If you follow the instructions in the orignal tip, you'll have a nice looking display of all the folders on your hard disk. ;-)

JackOfAllTech
JackOfAllTech

Just configure notepad (or whatever editor you're using) to use MS Line Draw or Courier New. Ralph edited for close paren.

digital_world2001
digital_world2001

i hink you have missed MS-Dos option after inserting the file tree.

sethlev
sethlev

Try using the /A switch. i.e., TREE /A > TREE.RTF This uses the straight ASCII set and looks fine. Good luck!

mwlahn.subscriptions
mwlahn.subscriptions

Make sure when you do open the RTF file that you use the MS-DOS file conversion formatting. That will give you the correct format. If you use Windows(Default) or Japanese (Shift-JIS), as my current machine wanted to default to, your tree will look like garbage. Another alternative is to use TREE /A to use ASCII characters instead of the the MS-DOS Extended characters. Not as pretty, but it works!

Neon Samurai
Neon Samurai

I see your point. The Dos character set does not cross over directly to GUI character set. I might argue that that's yet another user-unfriendly bug in windows but this isn't that discussion. Regardless of cause, .wri and .rtf retain that pretty view but hidden behind the GUI unfriendly characters. My goal was to avoid touching the mouse just to open the file after. I belive the article recommended running tree > tmp.rtf then opening a program and opening the file throguh the dialogue.
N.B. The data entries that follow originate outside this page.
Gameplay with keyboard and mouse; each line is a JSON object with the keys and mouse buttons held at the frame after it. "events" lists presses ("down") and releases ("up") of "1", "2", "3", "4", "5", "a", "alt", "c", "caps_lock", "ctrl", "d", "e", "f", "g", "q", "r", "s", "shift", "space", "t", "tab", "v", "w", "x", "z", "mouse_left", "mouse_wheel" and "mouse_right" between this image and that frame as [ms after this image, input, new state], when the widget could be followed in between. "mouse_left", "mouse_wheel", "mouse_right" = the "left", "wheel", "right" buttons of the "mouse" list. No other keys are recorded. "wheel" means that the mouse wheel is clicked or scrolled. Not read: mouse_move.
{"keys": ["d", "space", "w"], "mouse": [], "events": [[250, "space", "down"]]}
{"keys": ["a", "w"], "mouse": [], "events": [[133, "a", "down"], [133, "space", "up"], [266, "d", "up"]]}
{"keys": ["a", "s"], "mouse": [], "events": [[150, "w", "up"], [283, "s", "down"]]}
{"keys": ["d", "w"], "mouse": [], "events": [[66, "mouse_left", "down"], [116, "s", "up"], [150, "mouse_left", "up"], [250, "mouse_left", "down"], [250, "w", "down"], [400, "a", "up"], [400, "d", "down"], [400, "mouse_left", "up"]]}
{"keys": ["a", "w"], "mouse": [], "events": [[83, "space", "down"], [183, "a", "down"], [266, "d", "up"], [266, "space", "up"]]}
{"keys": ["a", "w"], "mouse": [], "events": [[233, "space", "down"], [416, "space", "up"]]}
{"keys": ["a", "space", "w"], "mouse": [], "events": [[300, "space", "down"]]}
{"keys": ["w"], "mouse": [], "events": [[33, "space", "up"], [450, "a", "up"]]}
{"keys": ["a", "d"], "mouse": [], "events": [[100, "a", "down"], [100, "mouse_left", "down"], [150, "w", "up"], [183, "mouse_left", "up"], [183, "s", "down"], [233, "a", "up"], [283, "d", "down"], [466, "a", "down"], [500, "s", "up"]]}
That's just way too much mucking about with the misserable mouse when it's not needed. (side: double ">>" will append rather than overwrite) Note: the tmp.txt file is not damaged in any way, if open it in Word manually or by renaming to ".rtf" and double clikcing (start tmp.rtf) word will open and convert to display the line characters properly. These are probably now exacly like the recommendation except for avoiding the mouse. 1. win+r 2. tree > tmp.rtf 3. start tmp.rtf I think Wordpad may open if Office is not installed and your still opening through Start.exe so you don't need to slow down by using the mouse. Alternatively, if you remain in the Dos environment completely. 1. win+r 2. tree > tmp.txt 3. edit tmp.txt I've also used Edit often to conver Unix ascii files since it'll properly open them then naturally save them as a Dos/Windows friendly text.

Neon Samurai
Neon Samurai

On one hand, it's worth noting that your machine is locked down properly with restricted rights. On the other hand.. booo.. admin rights to redirect a directory output to file. I can't tell if it would be restrictions against tree.exe or not. Notepad and Start are both user level. Thanks for the bug report though. I hadn't had that issue but it's good to know it exists.